Nice picture, sorry the famous California sunshine hasnt been there for you, it's been a rough winter everywhere over here, usually Id say except in Hawaii but now they are bracing for an earthquake caused sunami! The lines are a pain but not nearly as bad as @ airports, Greyhbound is not our preferred way to travel for sure! Hope you can come back in the summer and see the small towns out in flyover country, back in the day there were tons of wierd,strange attractions in these little towns to get "tourists" to stop and spend some money!

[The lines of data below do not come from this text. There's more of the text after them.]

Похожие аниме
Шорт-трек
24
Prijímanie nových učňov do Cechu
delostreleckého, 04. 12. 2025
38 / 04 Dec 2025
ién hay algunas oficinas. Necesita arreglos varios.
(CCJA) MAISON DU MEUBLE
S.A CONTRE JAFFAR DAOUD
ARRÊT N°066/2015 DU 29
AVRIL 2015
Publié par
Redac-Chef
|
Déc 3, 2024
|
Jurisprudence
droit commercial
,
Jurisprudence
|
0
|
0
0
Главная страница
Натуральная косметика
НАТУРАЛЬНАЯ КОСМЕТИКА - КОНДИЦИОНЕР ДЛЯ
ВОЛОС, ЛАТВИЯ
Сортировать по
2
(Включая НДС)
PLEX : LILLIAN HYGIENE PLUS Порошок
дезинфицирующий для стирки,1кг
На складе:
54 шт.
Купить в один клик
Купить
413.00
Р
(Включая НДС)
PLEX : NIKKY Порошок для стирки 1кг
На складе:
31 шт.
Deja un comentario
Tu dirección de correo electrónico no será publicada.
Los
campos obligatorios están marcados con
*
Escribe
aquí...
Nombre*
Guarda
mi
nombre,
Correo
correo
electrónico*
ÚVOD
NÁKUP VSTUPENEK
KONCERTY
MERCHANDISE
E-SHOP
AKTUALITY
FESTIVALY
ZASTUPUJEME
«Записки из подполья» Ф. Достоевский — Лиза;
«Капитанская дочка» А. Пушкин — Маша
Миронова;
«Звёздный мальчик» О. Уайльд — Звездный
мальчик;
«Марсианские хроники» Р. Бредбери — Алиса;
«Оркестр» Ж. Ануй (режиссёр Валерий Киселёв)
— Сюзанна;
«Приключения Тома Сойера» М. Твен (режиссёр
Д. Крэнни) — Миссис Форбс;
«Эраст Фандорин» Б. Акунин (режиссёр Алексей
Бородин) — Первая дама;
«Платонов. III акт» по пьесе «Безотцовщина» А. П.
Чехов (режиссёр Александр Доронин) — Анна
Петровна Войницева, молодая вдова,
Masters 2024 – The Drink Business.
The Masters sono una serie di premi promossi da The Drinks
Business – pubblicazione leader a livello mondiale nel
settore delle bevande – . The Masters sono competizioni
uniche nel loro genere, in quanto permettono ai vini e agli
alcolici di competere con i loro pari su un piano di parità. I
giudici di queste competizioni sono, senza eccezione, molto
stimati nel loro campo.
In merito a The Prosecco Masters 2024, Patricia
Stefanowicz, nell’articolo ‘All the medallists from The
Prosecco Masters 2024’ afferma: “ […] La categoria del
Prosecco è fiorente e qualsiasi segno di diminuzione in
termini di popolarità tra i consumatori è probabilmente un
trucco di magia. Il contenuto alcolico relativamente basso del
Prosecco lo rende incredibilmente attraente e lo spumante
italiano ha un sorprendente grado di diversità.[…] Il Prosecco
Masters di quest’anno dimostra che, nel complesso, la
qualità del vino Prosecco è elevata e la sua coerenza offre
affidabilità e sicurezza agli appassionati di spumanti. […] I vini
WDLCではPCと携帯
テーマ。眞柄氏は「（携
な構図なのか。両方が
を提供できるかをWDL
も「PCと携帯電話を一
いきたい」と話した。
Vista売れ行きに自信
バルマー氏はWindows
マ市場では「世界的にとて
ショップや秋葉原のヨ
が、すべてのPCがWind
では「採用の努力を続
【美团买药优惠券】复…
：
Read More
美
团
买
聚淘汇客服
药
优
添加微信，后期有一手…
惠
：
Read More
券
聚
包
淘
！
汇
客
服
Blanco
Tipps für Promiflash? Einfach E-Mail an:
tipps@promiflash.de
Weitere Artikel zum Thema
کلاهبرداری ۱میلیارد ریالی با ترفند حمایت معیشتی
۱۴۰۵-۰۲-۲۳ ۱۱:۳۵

Enjoy the Zephyr, looking forward to your continuing reports,thanks!(Guess friendly conductors allow pictures from vestibule windows eh!)


----------



## the_traveler (Feb 27, 2010)

jimhudson said:


> wierd,strange attractions


Especially this one guy in AUS! :lol: (Although I wouldn't call him an "attraction" - distraction maybe!)


----------



## Bob Dylan (Feb 27, 2010)

the_traveler said:


> jimhudson said:
> 
> 
> > wierd,strange attractions
> ...


I resemble that remark! :lol: Ill have you know that the city I live in is a city on the rise, people actually want to move here, and we have two trains a day, one in each direction!   :lol:


----------



## PetalumaLoco (Feb 27, 2010)

jimhudson said:


> the_traveler said:
> 
> 
> > jimhudson said:
> ...


Yeah, both leaving town!


----------



## WhoozOn1st (Feb 27, 2010)

Nice Coast Starlight shots (in linked reports too), Caravanman, obviously north of Santa Barbara. Abandoned auto in one pic appears to be a 1950s-era Ford Edsel, an oddball classic awaiting rescue and restoration.


----------



## Guest_anthony_* (Feb 27, 2010)

In May I'll be traveling from Minneapolis to San Francisco on the Empire Builder and Coast Starlight. I'll be returning home on the California Zephyer, with a little help from the Empire Builder again once I reach Chicago. I enjoyed reading your Blog. Gets me even more enthused for the trip. Thanks for the great stories and photos.

Anthony


----------